As creative and passionate artists, it is not uncommon for filmmakers to become one with their films, engaging with the action so much that they, too, become a part of the narrative. This approach can often be described as the participatory documentary mode, where emphasis is made on the filmmaker’s involvement. This method of documentary can be captivating, giving artists a platform to actually use their voices and presence in the unfolding story. However, many times as a filmmaker tries to collaborate with others, other subjects may shy away or at least act unnaturally. Given the presence of a camera in the room and the filmmaker listening in on the action, this is understandable. There is still beauty in the nature of these modes where a filmmaker is given the opportunity to engage themselves with the subjects, something not many other modes provide.
With this technique in mind, I was fascinated with the concept of actually being a part of my film. I wanted to tell a story that meant something to me. I decided to highlight a situation that has been going on at my apartment complex with my roommates, neighbors, and myself. I used the participatory mode to tell our story because it is something that has affected everyone, including myself. Over the past two years our apartment complex has dealt with faulty balcony doors that literally fall out of their frames, sometimes crashing on tenants. Two of my roommates have even been injured because of it.

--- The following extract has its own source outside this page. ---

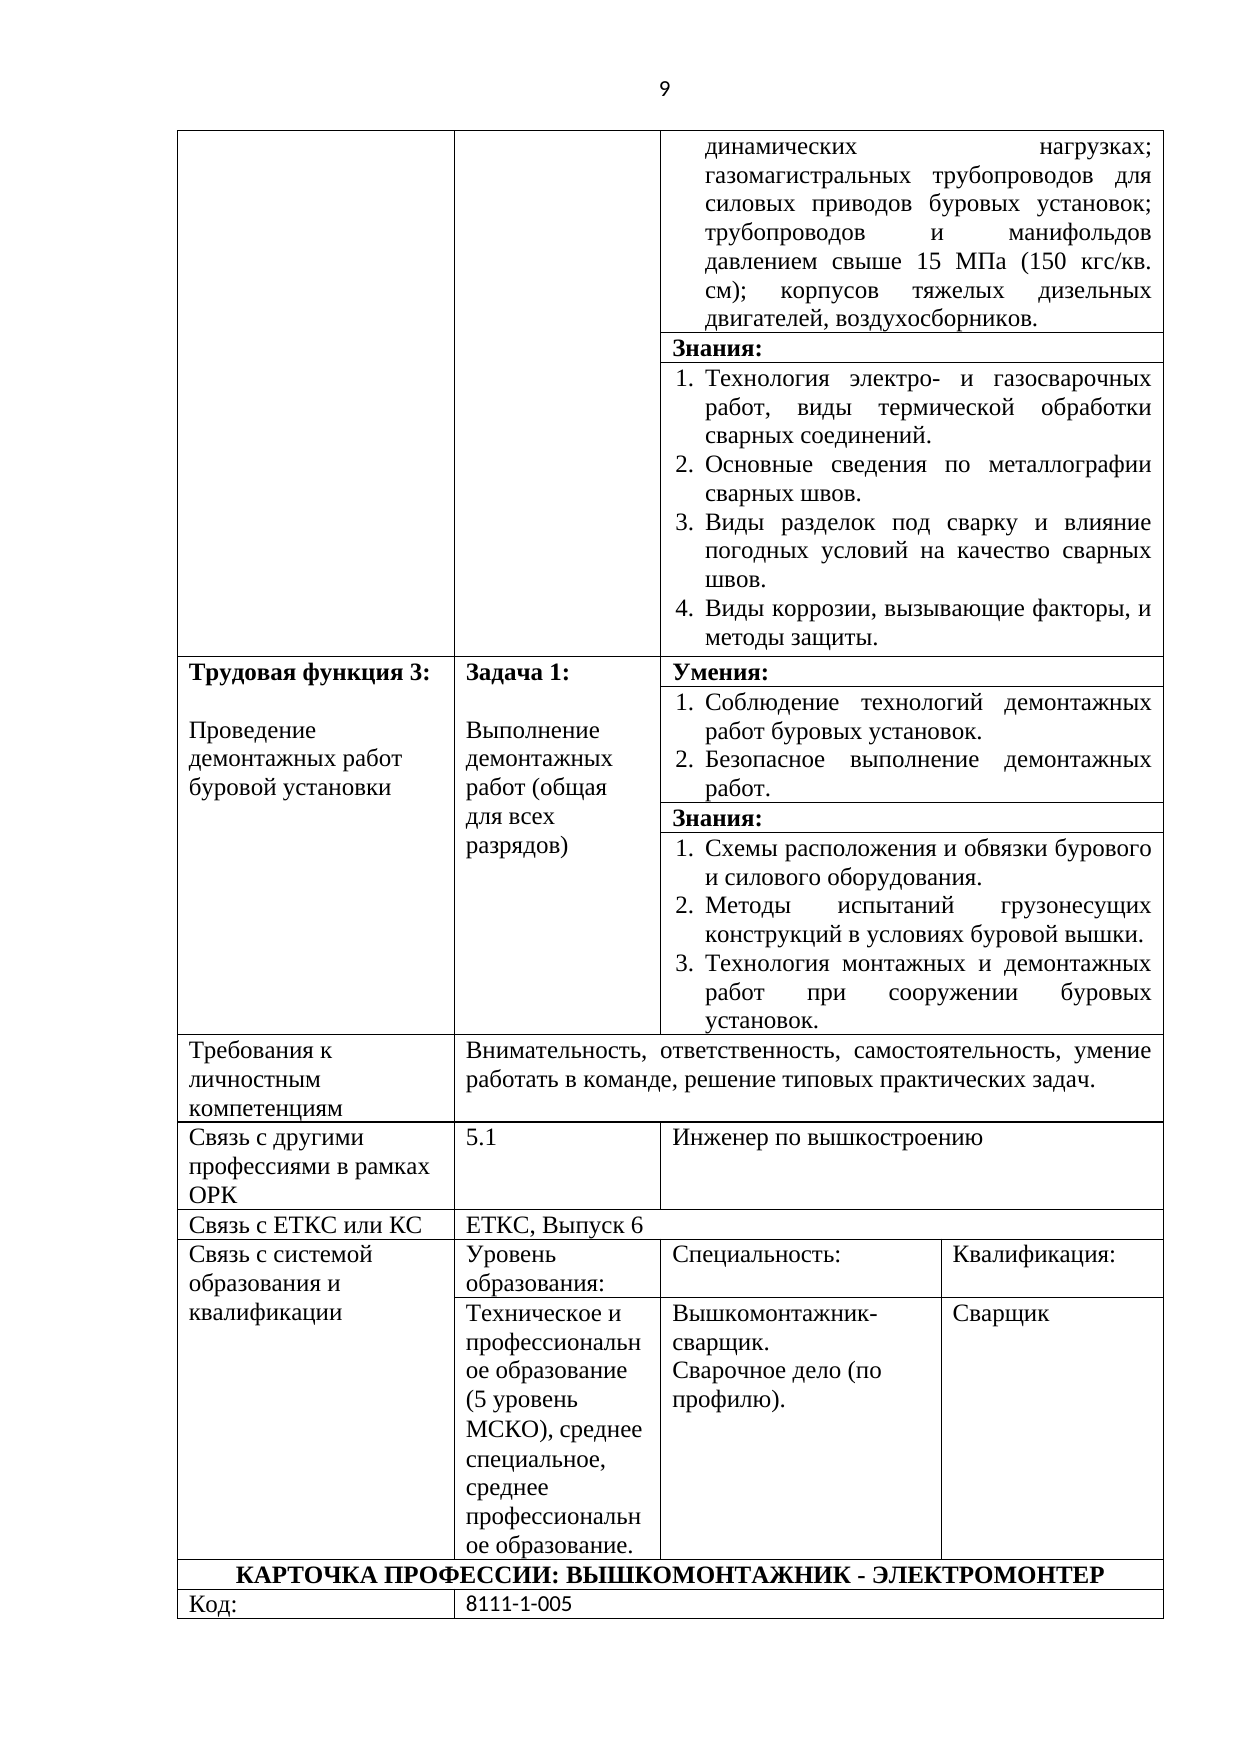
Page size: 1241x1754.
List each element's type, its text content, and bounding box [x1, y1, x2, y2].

Weighing the severity of this situation, I wanted to contribute my voice and insights to the story. I did so by creating a discussion and conversation with a few of my roommates and neighbor. Bill Nichols, the author of Introduction to Documentary, explains that within the participatory mode, “filming takes place by means of interviews and other forms of even more direct involvement, such as conversations and provocations (Nichols 22).” I applied this technique in my video, by using interviews to tell the story. I knew that if I were able to actually talk with my interview subjects, instead of solely expecting them to provide all the information on the whim, the story would unfold more smoothly. Nichols describes how a filmmaker’s questions can turn into conversations (Nichols 137). This is exactly what I aimed to do. With each question I asked, I was able to steer the conversation to the way I wanted it to go. Much like Errol Morris’s film Fast, Cheap, and Out of Control, my film is simply a conversation between the filmmaker and the subjects through the technique of talking heads.
While it was exciting to be a part of the film myself, there was an obvious layer of inauthenticity to it. Most filmmakers realize that the presence of a camera can affect how subjects or actors behave or perform. My film was no stranger to this. I found that my friends behaved, even unconsciously, different than usual. This was understandable however, as Nichols explains that a filmmaker’s presence can often impact the film overall. In our class discussion we talked about one film that demonstrated this effect. Ross McElwee’s film Sherman’s March, presents audiences with a variety of interviews and conversations between McElwee and different women. Some of the women become incredibly shy when the camera points at them, whereas others embrace the audience and perform in front of the camera. In the participatory fashion, McElwee reacts to these reactions, because his film is just as much a part of his story as it is theirs. While the participatory mode creates an interesting dynamic between the subjects and the filmmaker, it is still a documentary mode worth exploration.
Filmmaking provides artists a podium to express themselves. In fact, an even more direct approach can be found within the participatory mode, where the emphasis is placed on the filmmakers engaging with the story and subjects. Captivated by this idea, I used this technique to tell the story of my apartment’s faulty balcony doors through interviews and conversations. Participatory documentary can sometimes create an uncommon setting, but even so, it helps to provide a situation where everyone can voice his or her thoughts, even the filmmaker.
Nichols, Bill. Introduction to Documentary, Third Edition, Indiana University Press, 2017.